## Goal
Print the entries below in their entirety, exactly as they are written.

start Input records

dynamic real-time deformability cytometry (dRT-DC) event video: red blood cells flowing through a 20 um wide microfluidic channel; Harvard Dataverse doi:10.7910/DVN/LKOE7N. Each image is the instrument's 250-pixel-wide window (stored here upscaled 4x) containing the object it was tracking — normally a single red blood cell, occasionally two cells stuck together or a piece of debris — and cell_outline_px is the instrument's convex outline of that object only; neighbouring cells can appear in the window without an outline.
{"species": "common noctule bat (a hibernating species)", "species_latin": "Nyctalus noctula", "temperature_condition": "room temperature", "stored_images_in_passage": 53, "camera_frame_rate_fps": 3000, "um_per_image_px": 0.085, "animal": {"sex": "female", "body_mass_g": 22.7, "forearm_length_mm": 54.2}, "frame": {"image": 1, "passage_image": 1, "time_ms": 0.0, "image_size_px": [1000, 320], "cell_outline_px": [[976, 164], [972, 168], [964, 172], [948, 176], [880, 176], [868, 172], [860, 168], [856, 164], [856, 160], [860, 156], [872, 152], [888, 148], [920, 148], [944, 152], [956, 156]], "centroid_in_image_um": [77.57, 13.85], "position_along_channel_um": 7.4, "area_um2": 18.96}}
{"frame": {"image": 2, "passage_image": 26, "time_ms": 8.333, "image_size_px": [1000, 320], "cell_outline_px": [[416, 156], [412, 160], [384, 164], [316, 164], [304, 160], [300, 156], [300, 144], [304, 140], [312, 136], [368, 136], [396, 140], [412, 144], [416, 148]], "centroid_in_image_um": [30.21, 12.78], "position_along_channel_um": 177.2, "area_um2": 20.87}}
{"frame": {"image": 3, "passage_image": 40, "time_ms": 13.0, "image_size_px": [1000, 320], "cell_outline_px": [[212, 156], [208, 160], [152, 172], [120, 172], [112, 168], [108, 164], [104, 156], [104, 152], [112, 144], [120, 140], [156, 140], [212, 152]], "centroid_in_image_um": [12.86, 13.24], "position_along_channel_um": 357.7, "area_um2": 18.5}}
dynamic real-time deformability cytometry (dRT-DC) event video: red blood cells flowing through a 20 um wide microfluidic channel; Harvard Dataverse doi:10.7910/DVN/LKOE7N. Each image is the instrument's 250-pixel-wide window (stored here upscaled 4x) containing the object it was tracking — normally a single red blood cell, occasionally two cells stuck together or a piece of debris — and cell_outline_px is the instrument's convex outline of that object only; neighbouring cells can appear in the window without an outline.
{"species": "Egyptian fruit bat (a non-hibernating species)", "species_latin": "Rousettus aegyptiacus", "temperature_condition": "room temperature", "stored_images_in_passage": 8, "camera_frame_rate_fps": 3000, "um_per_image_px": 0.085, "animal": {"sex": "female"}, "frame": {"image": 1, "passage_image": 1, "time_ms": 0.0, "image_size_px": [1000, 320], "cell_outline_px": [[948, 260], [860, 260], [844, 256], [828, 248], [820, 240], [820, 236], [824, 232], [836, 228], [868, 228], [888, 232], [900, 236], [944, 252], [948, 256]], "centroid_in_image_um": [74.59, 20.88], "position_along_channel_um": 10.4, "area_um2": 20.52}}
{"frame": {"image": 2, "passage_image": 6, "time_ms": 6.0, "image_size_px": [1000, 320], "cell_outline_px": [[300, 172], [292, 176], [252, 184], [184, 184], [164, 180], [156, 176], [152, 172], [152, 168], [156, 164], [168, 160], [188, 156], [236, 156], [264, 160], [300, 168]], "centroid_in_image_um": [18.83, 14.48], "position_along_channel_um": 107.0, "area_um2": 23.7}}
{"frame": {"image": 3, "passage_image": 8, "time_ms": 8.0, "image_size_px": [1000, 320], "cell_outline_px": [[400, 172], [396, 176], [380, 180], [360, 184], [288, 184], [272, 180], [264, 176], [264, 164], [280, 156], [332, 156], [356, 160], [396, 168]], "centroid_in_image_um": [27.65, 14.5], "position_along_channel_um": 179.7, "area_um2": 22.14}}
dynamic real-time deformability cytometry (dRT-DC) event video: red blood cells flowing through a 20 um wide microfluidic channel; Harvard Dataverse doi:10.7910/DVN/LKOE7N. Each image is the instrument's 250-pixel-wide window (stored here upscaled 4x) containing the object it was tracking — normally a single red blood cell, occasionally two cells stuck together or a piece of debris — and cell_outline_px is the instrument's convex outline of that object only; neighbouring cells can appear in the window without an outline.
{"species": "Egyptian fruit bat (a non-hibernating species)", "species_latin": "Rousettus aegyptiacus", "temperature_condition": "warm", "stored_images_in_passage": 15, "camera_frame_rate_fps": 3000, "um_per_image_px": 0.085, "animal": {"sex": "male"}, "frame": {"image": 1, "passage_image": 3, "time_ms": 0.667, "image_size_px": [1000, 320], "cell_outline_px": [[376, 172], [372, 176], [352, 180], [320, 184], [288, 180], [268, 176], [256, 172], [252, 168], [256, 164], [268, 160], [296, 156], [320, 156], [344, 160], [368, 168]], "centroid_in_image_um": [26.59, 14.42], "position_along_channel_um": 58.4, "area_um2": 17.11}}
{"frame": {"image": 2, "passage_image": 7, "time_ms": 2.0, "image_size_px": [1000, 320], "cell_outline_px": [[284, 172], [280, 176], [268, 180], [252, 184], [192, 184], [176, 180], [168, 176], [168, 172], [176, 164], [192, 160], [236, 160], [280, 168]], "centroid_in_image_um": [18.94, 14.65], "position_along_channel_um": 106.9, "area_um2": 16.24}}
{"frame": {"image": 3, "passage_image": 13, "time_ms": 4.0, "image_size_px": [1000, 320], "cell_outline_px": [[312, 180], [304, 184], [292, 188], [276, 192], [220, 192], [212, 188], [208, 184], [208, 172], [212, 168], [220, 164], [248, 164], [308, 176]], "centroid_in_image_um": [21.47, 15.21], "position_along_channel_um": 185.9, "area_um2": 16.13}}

end Input records

## The answer
dynamic real-time deformability cytometry (dRT-DC) event video: red blood cells flowing through a 20 um wide microfluidic channel; Harvard Dataverse doi:10.7910/DVN/LKOE7N. Each image is the instrument's 250-pixel-wide window (stored here upscaled 4x) containing the object it was tracking — normally a single red blood cell, occasionally two cells stuck together or a piece of debris — and cell_outline_px is the instrument's convex outline of that object only; neighbouring cells can appear in the window without an outline.
{"species": "common noctule bat (a hibernating species)", "species_latin": "Nyctalus noctula", "temperature_condition": "room temperature", "stored_images_in_passage": 53, "camera_frame_rate_fps": 3000, "um_per_image_px": 0.085, "animal": {"sex": "female", "body_mass_g": 22.7, "forearm_length_mm": 54.2}, "frame": {"image": 1, "passage_image": 1, "time_ms": 0.0, "image_size_px": [1000, 320], "cell_outline_px": [[976, 164], [972, 168], [964, 172], [948, 176], [880, 176], [868, 172], [860, 168], [856, 164], [856, 160], [860, 156], [872, 152], [888, 148], [920, 148], [944, 152], [956, 156]], "centroid_in_image_um": [77.57, 13.85], "position_along_channel_um": 7.4, "area_um2": 18.96}}
{"frame": {"image": 2, "passage_image": 26, "time_ms": 8.333, "image_size_px": [1000, 320], "cell_outline_px": [[416, 156], [412, 160], [384, 164], [316, 164], [304, 160], [300, 156], [300, 144], [304, 140], [312, 136], [368, 136], [396, 140], [412, 144], [416, 148]], "centroid_in_image_um": [30.21, 12.78], "position_along_channel_um": 177.2, "area_um2": 20.87}}
{"frame": {"image": 3, "passage_image": 40, "time_ms": 13.0, "image_size_px": [1000, 320], "cell_outline_px": [[212, 156], [208, 160], [152, 172], [120, 172], [112, 168], [108, 164], [104, 156], [104, 152], [112, 144], [120, 140], [156, 140], [212, 152]], "centroid_in_image_um": [12.86, 13.24], "position_along_channel_um": 357.7, "area_um2": 18.5}}
dynamic real-time deformability cytometry (dRT-DC) event video: red blood cells flowing through a 20 um wide microfluidic channel; Harvard Dataverse doi:10.7910/DVN/LKOE7N. Each image is the instrument's 250-pixel-wide window (stored here upscaled 4x) containing the object it was tracking — normally a single red blood cell, occasionally two cells stuck together or a piece of debris — and cell_outline_px is the instrument's convex outline of that object only; neighbouring cells can appear in the window without an outline.
{"species": "Egyptian fruit bat (a non-hibernating species)", "species_latin": "Rousettus aegyptiacus", "temperature_condition": "room temperature", "stored_images_in_passage": 8, "camera_frame_rate_fps": 3000, "um_per_image_px": 0.085, "animal": {"sex": "female"}, "frame": {"image": 1, "passage_image": 1, "time_ms": 0.0, "image_size_px": [1000, 320], "cell_outline_px": [[948, 260], [860, 260], [844, 256], [828, 248], [820, 240], [820, 236], [824, 232], [836, 228], [868, 228], [888, 232], [900, 236], [944, 252], [948, 256]], "centroid_in_image_um": [74.59, 20.88], "position_along_channel_um": 10.4, "area_um2": 20.52}}
{"frame": {"image": 2, "passage_image": 6, "time_ms": 6.0, "image_size_px": [1000, 320], "cell_outline_px": [[300, 172], [292, 176], [252, 184], [184, 184], [164, 180], [156, 176], [152, 172], [152, 168], [156, 164], [168, 160], [188, 156], [236, 156], [264, 160], [300, 168]], "centroid_in_image_um": [18.83, 14.48], "position_along_channel_um": 107.0, "area_um2": 23.7}}
{"frame": {"image": 3, "passage_image": 8, "time_ms": 8.0, "image_size_px": [1000, 320], "cell_outline_px": [[400, 172], [396, 176], [380, 180], [360, 184], [288, 184], [272, 180], [264, 176], [264, 164], [280, 156], [332, 156], [356, 160], [396, 168]], "centroid_in_image_um": [27.65, 14.5], "position_along_channel_um": 179.7, "area_um2": 22.14}}
dynamic real-time deformability cytometry (dRT-DC) event video: red blood cells flowing through a 20 um wide microfluidic channel; Harvard Dataverse doi:10.7910/DVN/LKOE7N. Each image is the instrument's 250-pixel-wide window (stored here upscaled 4x) containing the object it was tracking — normally a single red blood cell, occasionally two cells stuck together or a piece of debris — and cell_outline_px is the instrument's convex outline of that object only; neighbouring cells can appear in the window without an outline.
{"species": "Egyptian fruit bat (a non-hibernating species)", "species_latin": "Rousettus aegyptiacus", "temperature_condition": "warm", "stored_images_in_passage": 15, "camera_frame_rate_fps": 3000, "um_per_image_px": 0.085, "animal": {"sex": "male"}, "frame": {"image": 1, "passage_image": 3, "time_ms": 0.667, "image_size_px": [1000, 320], "cell_outline_px": [[376, 172], [372, 176], [352, 180], [320, 184], [288, 180], [268, 176], [256, 172], [252, 168], [256, 164], [268, 160], [296, 156], [320, 156], [344, 160], [368, 168]], "centroid_in_image_um": [26.59, 14.42], "position_along_channel_um": 58.4, "area_um2": 17.11}}
{"frame": {"image": 2, "passage_image": 7, "time_ms": 2.0, "image_size_px": [1000, 320], "cell_outline_px": [[284, 172], [280, 176], [268, 180], [252, 184], [192, 184], [176, 180], [168, 176], [168, 172], [176, 164], [192, 160], [236, 160], [280, 168]], "centroid_in_image_um": [18.94, 14.65], "position_along_channel_um": 106.9, "area_um2": 16.24}}
{"frame": {"image": 3, "passage_image": 13, "time_ms": 4.0, "image_size_px": [1000, 320], "cell_outline_px": [[312, 180], [304, 184], [292, 188], [276, 192], [220, 192], [212, 188], [208, 184], [208, 172], [212, 168], [220, 164], [248, 164], [308, 176]], "centroid_in_image_um": [21.47, 15.21], "position_along_channel_um": 185.9, "area_um2": 16.13}}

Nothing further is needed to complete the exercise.